With plow can I nat medlen ne with harwe,
Ne woot nat what lond good is for what corn,
And for to lade a cart or fille a barwe,
To which I nevere usid was toforn;
My bak unbuxum hath swich thyng forsworn,
At instaunce of wrytynge, his werreyour,
That stowpynge hath him spilt with his labour.
“Many men, fadir, weenen that wrytynge
No travaille is; they holde it but a game;
Aart hath no fo but swich folk unkonnynge.
But whoso list desporte him in that same,
Let him continue and he shal fynde it grame;
It is wel gretter labour than it seemeth (ll.981-93).

He then goes on to outline the cost, and even the danger, of writing to someone who has done it for a long time:

“Wrytyng also dooth grete annoyes thre,
Of which ful fewe folkes taken heede
Sauf we ourself, and thise, lo, they be:
Stommak is oon, whom stowpynge out of dreede
Annoyeth sore; and to our bakkes neede
Moot it be grevous; and the thridde oure yen
Upon the whyte mochil sorwe dryen.
“What man that three and twenti yeer and more
In wrytynge hath continued, as have I,
I dar wel seyn, it smertith him ful sore
In every veyne and place of his body;
And yen moost it greeveth, treewely,
Of any craft that man can ymagyne.
Fadir, in feith, it spilt hath wel ny myne.” (ll.1016-29).

Hoccleve is making a case that writing is physical labor. This is not about craft, although he doesn’t distinguish between pleasurable writing and writing for the Privy Seal. Extended labor wrecks havoc on the body, particularly on, interestingly, the stomach. Writers have to be solitary, they can’t talk or sing, and they have as much pain as laborers do. In addition, they are not living a life of the mind (as an image of a melancholy writer in the Renaissance might suggest); they are copying things, writing notices and petitions for a living. The portrait here is of work as a source of dread, where it is both connected to the labor of the earth (a farmer tending his crops and hurting his back in the process) and disconnected from it.

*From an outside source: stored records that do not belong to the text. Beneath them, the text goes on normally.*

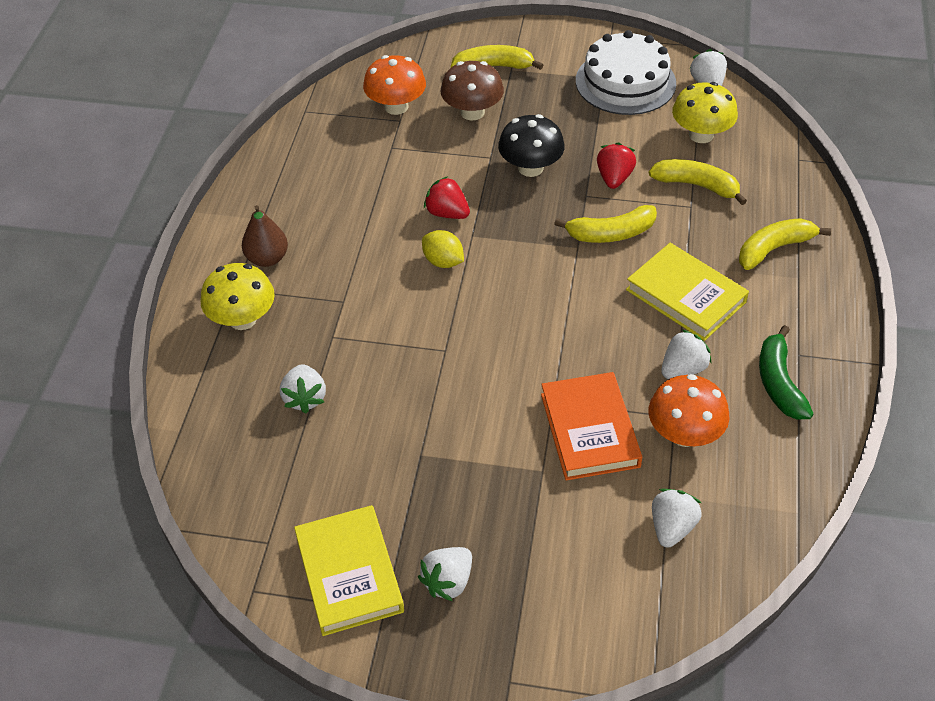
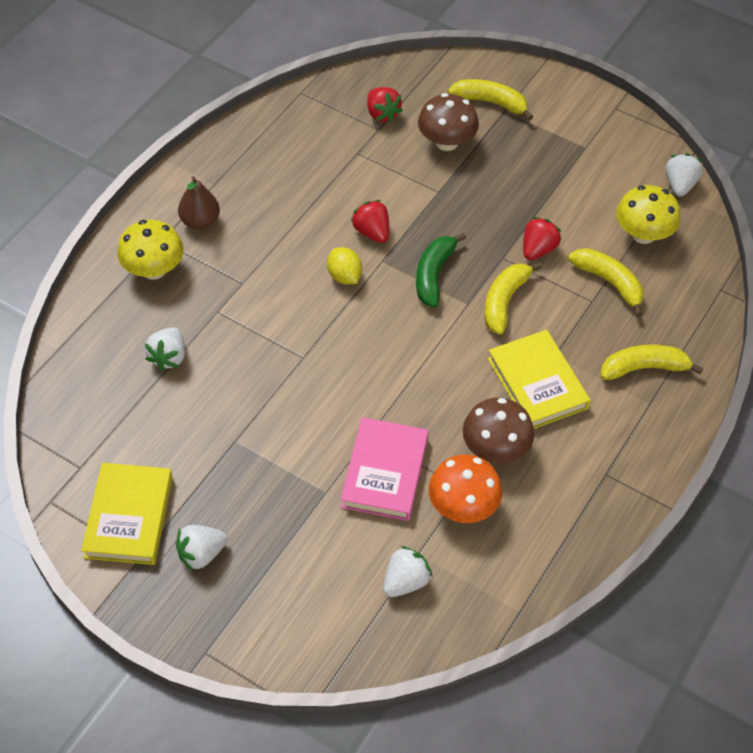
camera: 20 degrees right, 5 degrees up
(396, 106) = (382, 114): orange mushroom -> red strawberry
(530, 168) = (468, 214): black mushroom -> none
(590, 430) = (385, 472): orange book -> pink book
(611, 233) = (504, 301): yellow banana -> yellow banana turned 105 degrees clockwise
(625, 82) = (603, 158): white cake -> none
(683, 369) = (495, 449): white strawberry -> brown mushroom
(779, 383) = (572, 492): green banana -> green banana (434, 275)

I guess this is one question I have when reading this text: how closely are the labor of writing (in this case, I’ll say clerical writing) and nature connected? Like the Complaint, emotions and also just scenery are very present in the first few stanzas. Knapp speaks to this connection between nature and anxiety, noting that feeling is spatialized through the phrasing of nature, as when Hoccleve stomps through the wo of his heart above (see my post on Knapp for more details). Also, something interesting noted in the introduction is that Thomas’s potential work in the PS included reading and presumably copying petitions. In her work on madness in medieval France, Alexandra Pfau notes that late medieval remission letters (in France) included a not-insignificant number of petitions based around madness, whether asking to accept someone back into the community or dealing with a crime. It makes me curious about what the content of the petitions Thomas was dealing with was and whether he would have come across similar material.

I am mostly just interested in the deep misery around work and the future-orientedness of that misery that comes through in this poem (and to a lesser extent in the Complaint). The misery of the text, or at least the prologue, has a lot to do with connections between anxiety and nature/agronomy. As the narrator says of his anxiety, “Whil thow art soul [solitary], thoght his wastyng[decaying] seed/ Sowith in thee” (ll. 200-2). It’s also worth noting how much the physicality of labor is emphasized: it has ruined the speaker’s body, wheras in the Series it has the potential to ruin his mind. Finally, I am curious about the word “regiment”, and if it has any connections to regimen– specifically regimens of health, the highly specific manuals physicians gave to their patients.